明翘忙不迭的点头:“已经在进宫的路上了,皇上定是要先召见的,您看您是过去,还是奴婢等会去请裴大人过来?”

虽然知道裴渊在回来的路上,乍一听见他进京的消息,赵如裳还是有些难以置信,整个人轻飘飘的,满腔的心思都不知飞到了哪里。

“父皇肯定有要紧事说,我就不去了。”赵如裳心乱如麻,砰砰直跳,半晌按捺住翻涌不息的兴奋,坐回椅子上:“你也别去找他,裴青云刚回来肯定抽不开身,等他忙完了再说吧!”

赵如裳虽然迫不及待的想要见裴渊,却在这个时候冷静下来,一路风尘仆仆的赶路回来,他定然是疲惫的,等父皇问了话,便该回家去好好休息,她再等一晚,明日再见他也不迟。

话是这么说,赵如裳还是心神不宁的在寝殿里来回转悠,临近太阳下山,她觉得脚步都软了,还是忍不住往外头张望了一眼。

明翘在一旁道:“公主,您要想见裴大人,奴婢就去请吧?”

赵如裳脚步一顿,收回视线,面无表情的摇头:“不了,天快黑了,让他先回家吧!”

明翘对自家主子心口不一的模样哭笑不得:“那要传晚膳了吗?”

“传吧。”赵如裳心不在焉的应了一声,实在控制不住自己的目光往宫门口看。

可惜她等到夜幕降临,华灯初上,晚膳摆上了桌,也没听见裴渊的消息。

“他肯定是回家了……”赵如裳小声嘀咕,这么安慰着自己,掩下满心的失落,净手坐下准备用膳。
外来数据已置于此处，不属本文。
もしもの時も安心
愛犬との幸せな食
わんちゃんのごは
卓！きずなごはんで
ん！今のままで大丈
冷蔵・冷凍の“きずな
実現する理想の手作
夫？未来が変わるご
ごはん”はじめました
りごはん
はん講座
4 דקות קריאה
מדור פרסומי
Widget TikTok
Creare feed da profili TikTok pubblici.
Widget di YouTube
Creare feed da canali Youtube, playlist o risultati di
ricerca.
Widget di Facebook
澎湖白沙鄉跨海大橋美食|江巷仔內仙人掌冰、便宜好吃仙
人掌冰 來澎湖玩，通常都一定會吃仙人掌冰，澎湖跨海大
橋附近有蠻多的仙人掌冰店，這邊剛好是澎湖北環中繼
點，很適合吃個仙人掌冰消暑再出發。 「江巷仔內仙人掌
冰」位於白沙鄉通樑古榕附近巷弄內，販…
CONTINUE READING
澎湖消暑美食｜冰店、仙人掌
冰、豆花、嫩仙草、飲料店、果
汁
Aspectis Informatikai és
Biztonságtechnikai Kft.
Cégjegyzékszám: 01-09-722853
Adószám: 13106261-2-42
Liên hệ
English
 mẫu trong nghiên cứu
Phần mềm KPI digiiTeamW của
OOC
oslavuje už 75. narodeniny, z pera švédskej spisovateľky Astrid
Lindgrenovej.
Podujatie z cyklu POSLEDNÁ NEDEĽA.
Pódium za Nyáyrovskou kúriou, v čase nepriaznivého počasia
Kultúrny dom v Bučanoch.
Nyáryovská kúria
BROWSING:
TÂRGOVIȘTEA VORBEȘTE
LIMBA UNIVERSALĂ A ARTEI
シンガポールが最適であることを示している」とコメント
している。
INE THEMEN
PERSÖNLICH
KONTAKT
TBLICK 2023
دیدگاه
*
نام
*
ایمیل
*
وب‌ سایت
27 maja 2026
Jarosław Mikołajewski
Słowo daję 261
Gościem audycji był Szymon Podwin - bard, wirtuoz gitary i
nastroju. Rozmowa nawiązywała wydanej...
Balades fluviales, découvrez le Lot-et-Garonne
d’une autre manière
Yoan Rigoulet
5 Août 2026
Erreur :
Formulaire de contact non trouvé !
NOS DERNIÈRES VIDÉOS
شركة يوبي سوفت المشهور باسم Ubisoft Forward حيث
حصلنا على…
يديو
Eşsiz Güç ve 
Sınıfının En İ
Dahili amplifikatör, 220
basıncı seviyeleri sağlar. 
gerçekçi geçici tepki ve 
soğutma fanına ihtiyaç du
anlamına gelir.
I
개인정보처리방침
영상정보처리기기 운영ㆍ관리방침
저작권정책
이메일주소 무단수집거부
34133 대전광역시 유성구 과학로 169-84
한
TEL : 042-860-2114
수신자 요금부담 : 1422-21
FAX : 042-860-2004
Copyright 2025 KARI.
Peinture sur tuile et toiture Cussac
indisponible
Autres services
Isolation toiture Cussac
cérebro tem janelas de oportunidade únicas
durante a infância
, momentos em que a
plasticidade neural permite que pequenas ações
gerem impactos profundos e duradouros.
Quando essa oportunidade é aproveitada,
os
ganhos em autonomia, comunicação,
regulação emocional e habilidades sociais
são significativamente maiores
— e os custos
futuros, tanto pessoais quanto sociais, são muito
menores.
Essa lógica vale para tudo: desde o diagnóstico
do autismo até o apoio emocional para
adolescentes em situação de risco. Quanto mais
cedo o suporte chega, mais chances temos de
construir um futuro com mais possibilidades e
外头忽然有了嘈杂的动静,赵如裳依稀听见惊呼声,迟疑着放下筷子,从窗里往外张望了一眼,便见浓墨似的夜色里走来一人。

灯火落下的阴影在他身上滑过,从容不迫的身影在眼前越来越清晰。

赵如裳心神一动,一股强烈的狂喜涌上心头,急急忙忙的起身跑出去,看到裴渊站在辉煌的灯火中,身如玉树,风华绝代。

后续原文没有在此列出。